Confiaria muito na força da cidadania se ela quisesse se deixar convencer de que não há incompatibilidade entre o desenvolvimento econômico e social [de um lugar] e o espírito de sustentabilidade. Que não se coloque uma pedra sem se perguntar por que e quais serão as consequências futuras.
“Escritores en defensa del litoral”, El País, Madri, 21 de abril de 2007 [Reportagem de Elena Sevillano].
O destino das revoluções é se transformarem no seu oposto. As revoluções acabam sendo sempre traídas, por uma razão muito simples: por causa da renúncia dos cidadãos a participarem […]. A doença mortal das democracias é a renúncia do cidadão à participação. Os principais responsáveis somos nós mesmos, quando delegamos o poder a outra pessoa, que, a partir desse momento, passa a controlá-lo e a usá-lo […].
Andrés Sorel, José Saramago: Una mirada triste y lúcida, Madri, Algaba, 2007.
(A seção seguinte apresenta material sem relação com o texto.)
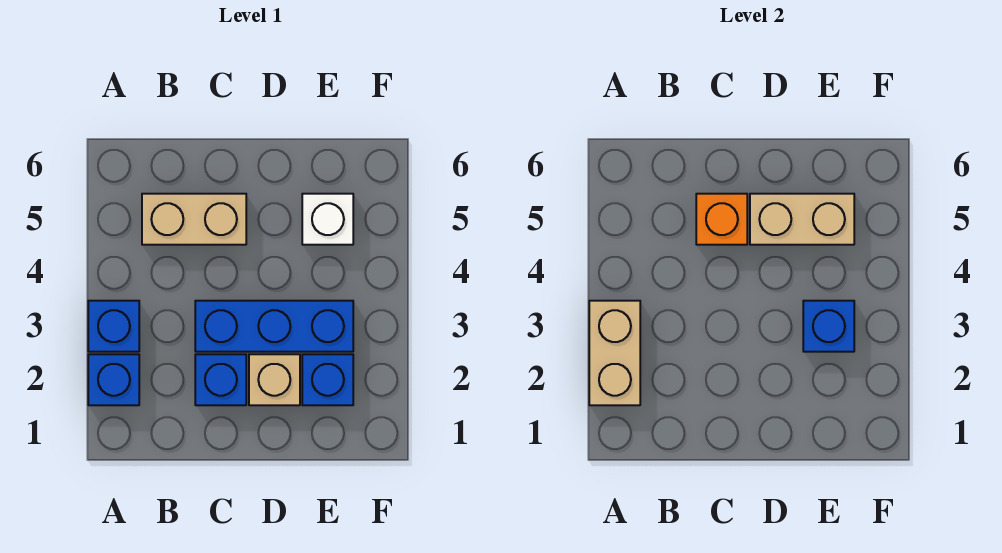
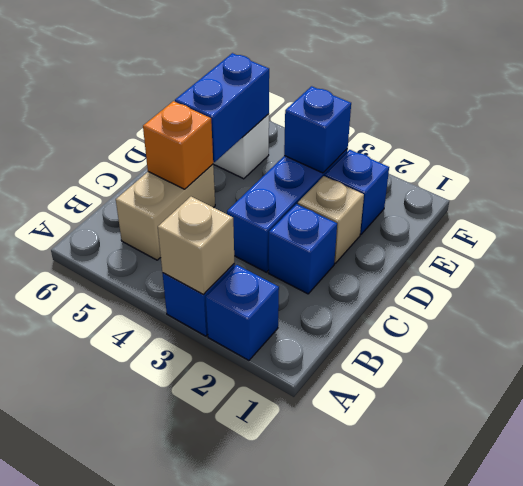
tan brick A2:A3 level 2 -> tan brick A3 level 2
tan brick D5:E5 level 2 -> blue brick D5:E5 level 2

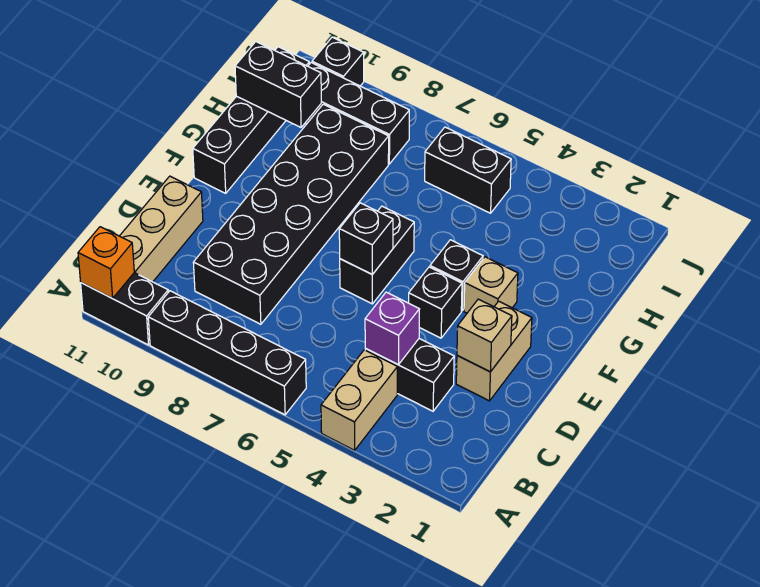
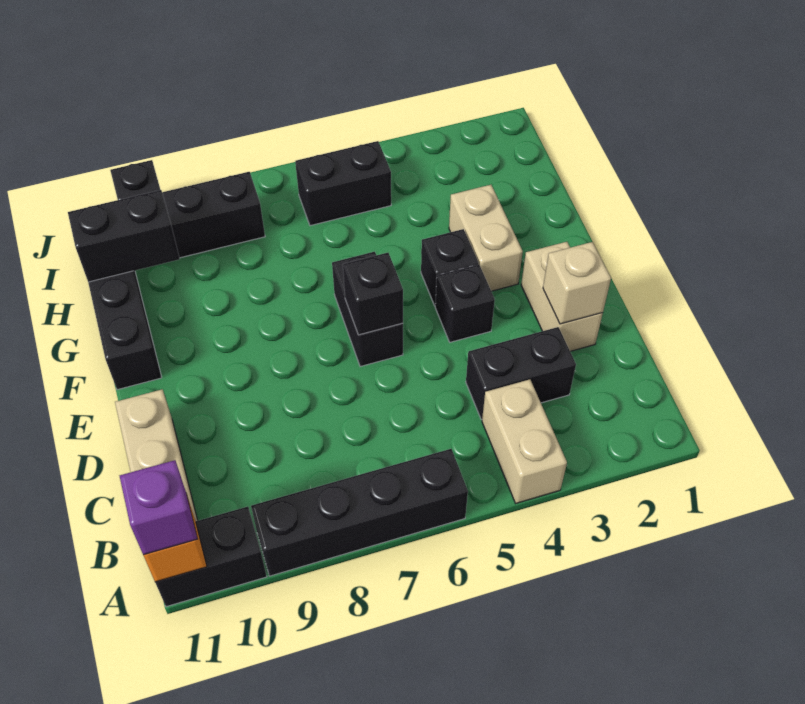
purple brick C4 level 2 -> purple brick A11 level 3
black brick C8:H9 level 1 -> none
tan brick F3 level 1 -> tan brick F3:G3 level 1

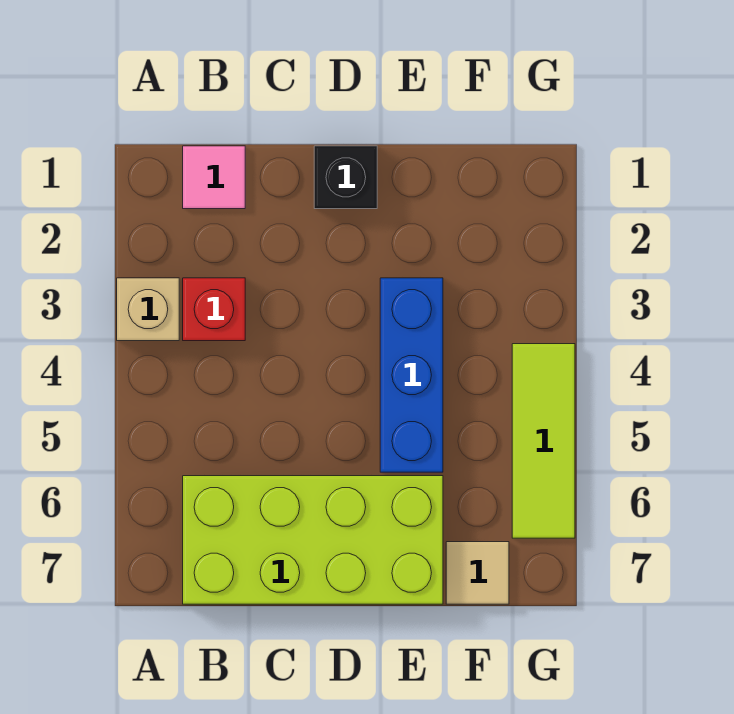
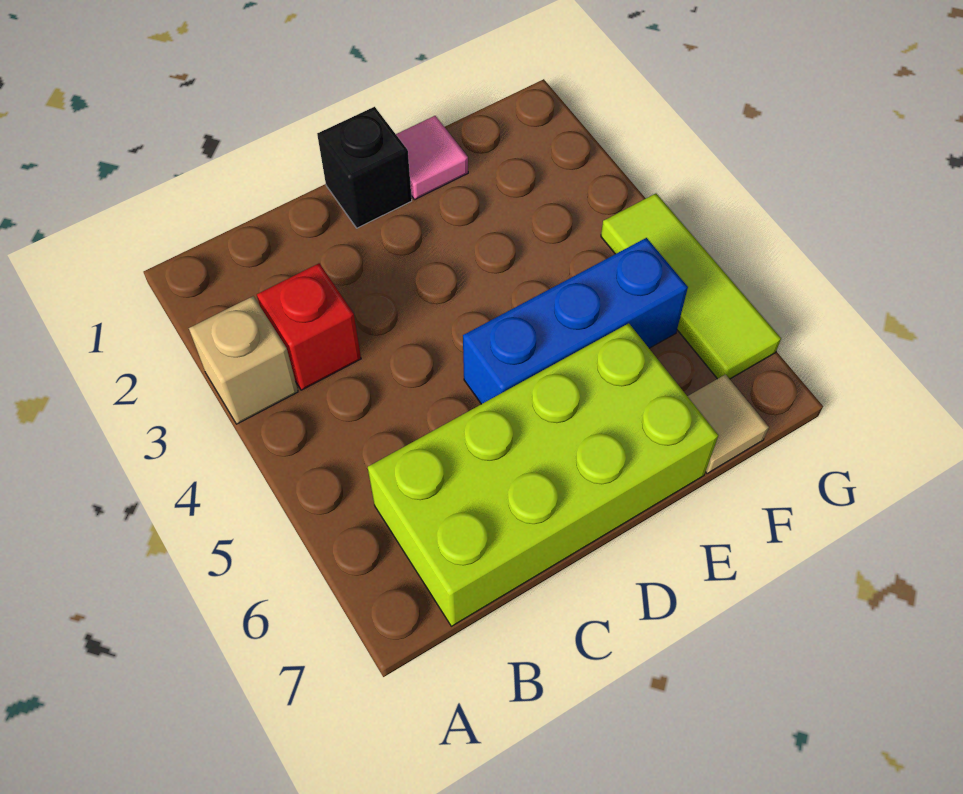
pink tile B1 level 1 -> pink tile E1 level 1
blue brick E3:E5 level 1 -> blue brick D5:F5 level 1

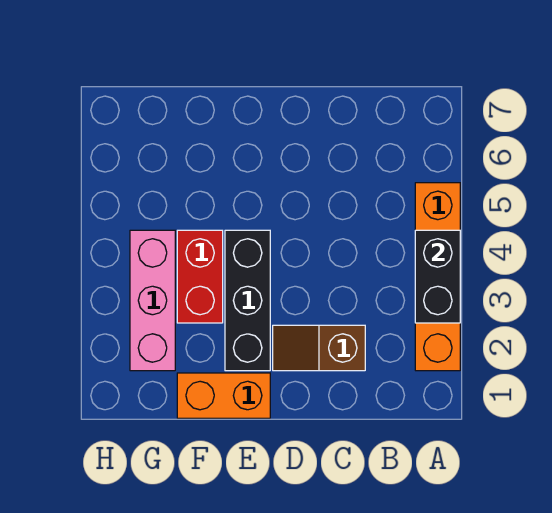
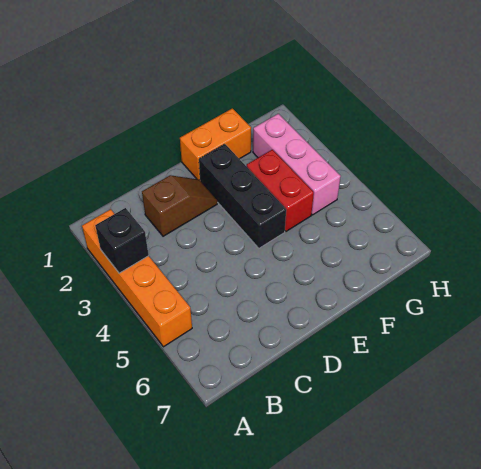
black brick A3:A4 level 2 -> black brick A3 level 2

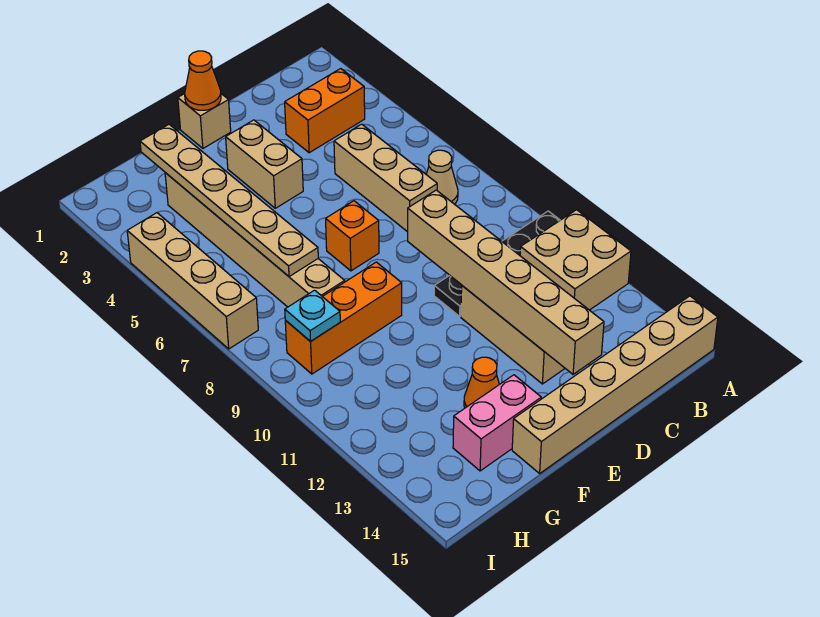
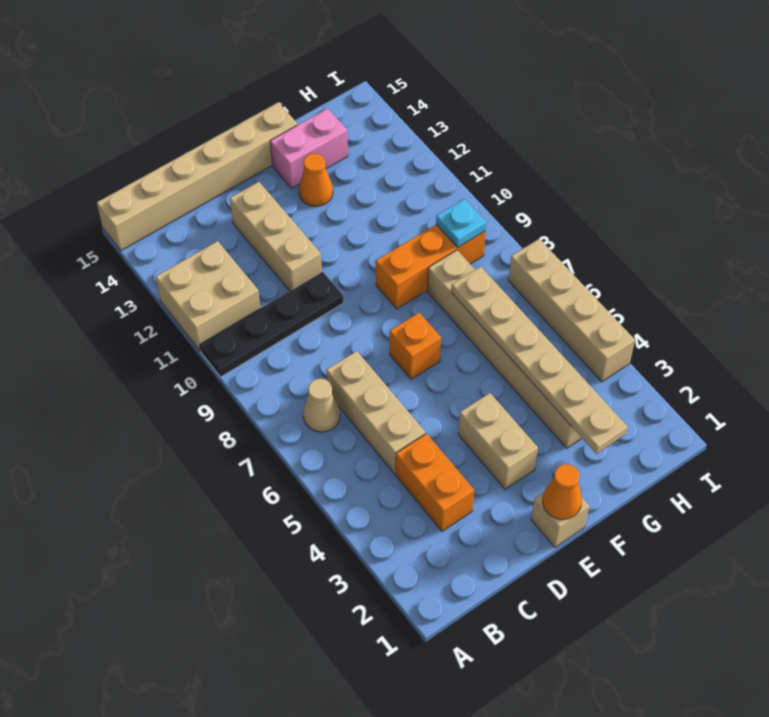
orange brick B3:C3 level 1 -> orange brick C3:C4 level 1
tan brick D9:D14 level 2 -> none

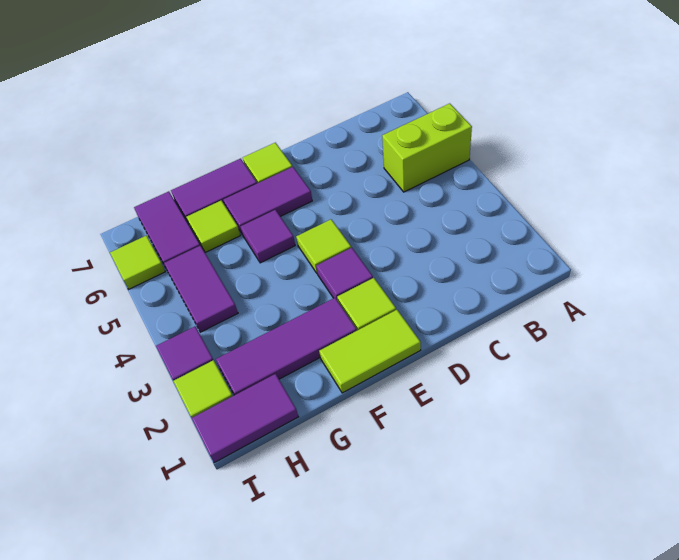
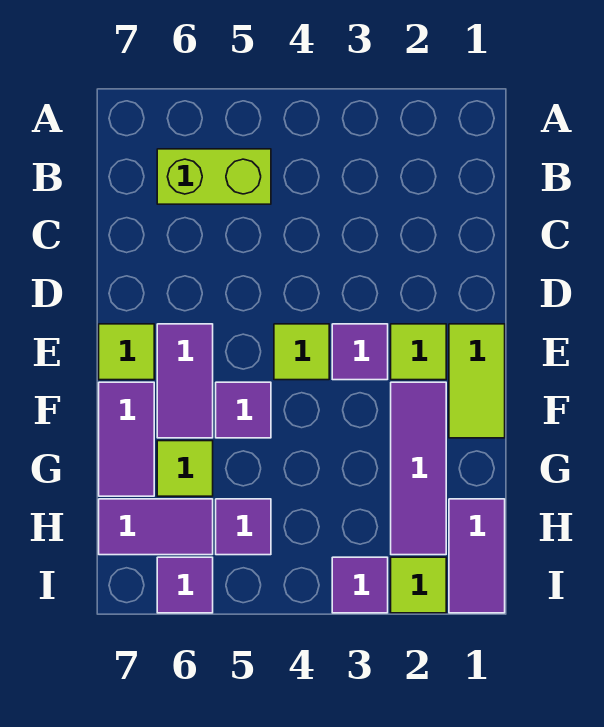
lime brick A5:B5 level 1 -> lime brick B5:B6 level 1
purple tile H4:H5 level 1 -> purple tile H5 level 1
lime tile I6 level 1 -> purple tile I6 level 1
– José Saramago, em “As palavras de Saramago”. [organização e seleção Fernando Gómez Aguilera]. São Paulo: Cia das Letras, 2010. {Catálogo de reflexões pessoais,
literárias e políticas – Elaborado a partir de declarações do autor recolhidas na imprensa escrita}.
“As palavras de Saramago compõe o retrato falado de um escritor que exerceu seu ofício com o profissionalismo de um operário, a pertinácia de um militante político, a consciência de um cidadão e a visão ampla de um verdadeiro intelectual.”